Ng’andu argued that his client has given security hence the petition is compliant with Electoral Act provisions. Further he said Mogalakwe’s surety was sufficient as it was never challenged by any of the respondents. BDP lawyer Manewe argued that the petition was not compliant with the stated provisions of the Act and was as such a nullity. He argued that the point in limine raised by the court were in relation to mandatory provisions of Section 117 of the Act dealing with security, arguing that in accordance with Sections 117, 118 and 119, the petitioner must bind himself and have at least four sureties and since Mogalakwe has failed to comply, his petition must be dismissed with costs.
Advocate Redding argued that they never objected to Mogalakwe’s petition, but in their response to the points in limine raised by the court, said the law states that when filing a petition, in relation to issues of security, the petitioner, who is the principal debtor, must be supported by sureties. When reading the majority ruling Justice Motumise said that the court has found that the petition of Mogalakwe has complied with the regulations or the provisions of the Electoral Act hence the trial would proceed. He said he however, holds a different view that the petition does not comply, but two of his brothers Justices Gaopalelwe and Segopolo differed. On Wednesday afternoon, the judges adjourned the trial after ordering Mogalakwe’s attorney to give more statements to both the IEC and BDP attorneys.
The attorney for both parties asked the court to order Mogalakwe’s attorney to furnish them with more details because the witnesses for Mogalakwe are saying more than what is in the statements in their possession.
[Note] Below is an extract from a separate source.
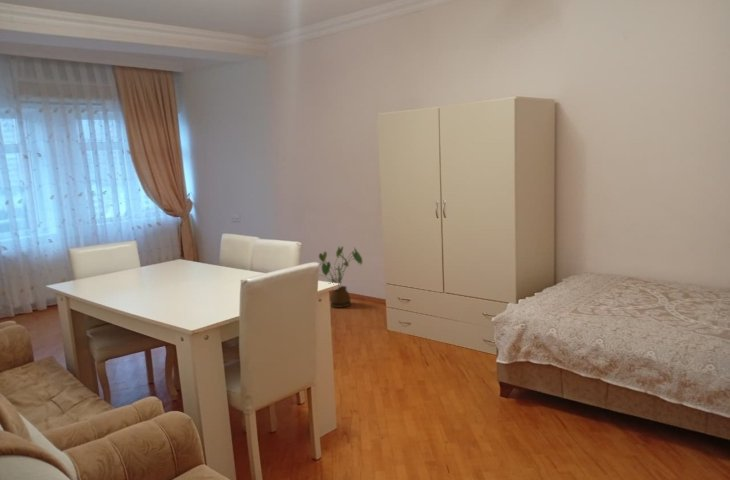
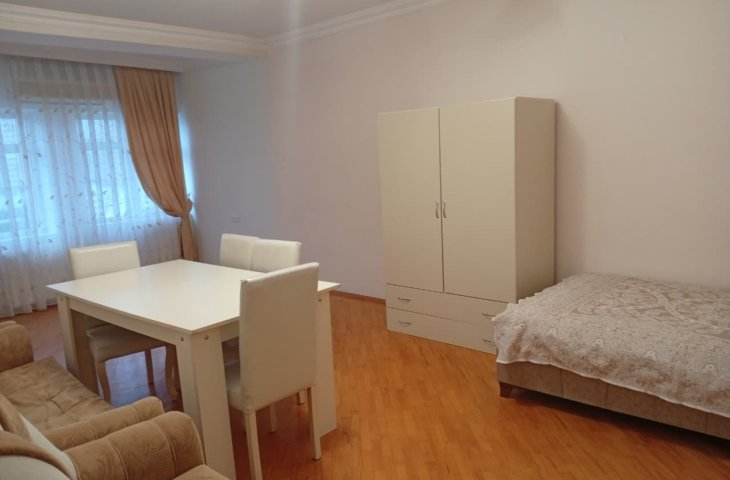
- house plant [318,246,363,309]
They argued that they need more information in order to prepare their defence sufficiently. The court ordered Mogalakwe's attorney to furnish them with more details. Mogalakwe's Attorneys promised to furnish both IEC and BDP attorneys with detailed statements on Monday The trial started on Wednesday with Mogalakwe giving his evidence in chief led by his attorney of record.
Mogalakwe singled out the names of people from IEC, police and BDP in his evidence-in-chief as the chief culprits in the electoral scam. He accused IEC officers of refusing to extend voting hours when many potential voters were around the polling station fence at closing time.He said IEC officers were biased and operated outside their mandate. He cited one Bajeleng Kaudimba – a BDP political activist whom he accused of being the lead actor in making the Moralane ward election not free and fair. He allegedly interfered with the electoral process from opening time at 6:30 am to closing at 7pm by always being in the voting line and telling voters to cast their votes for BDP candidates.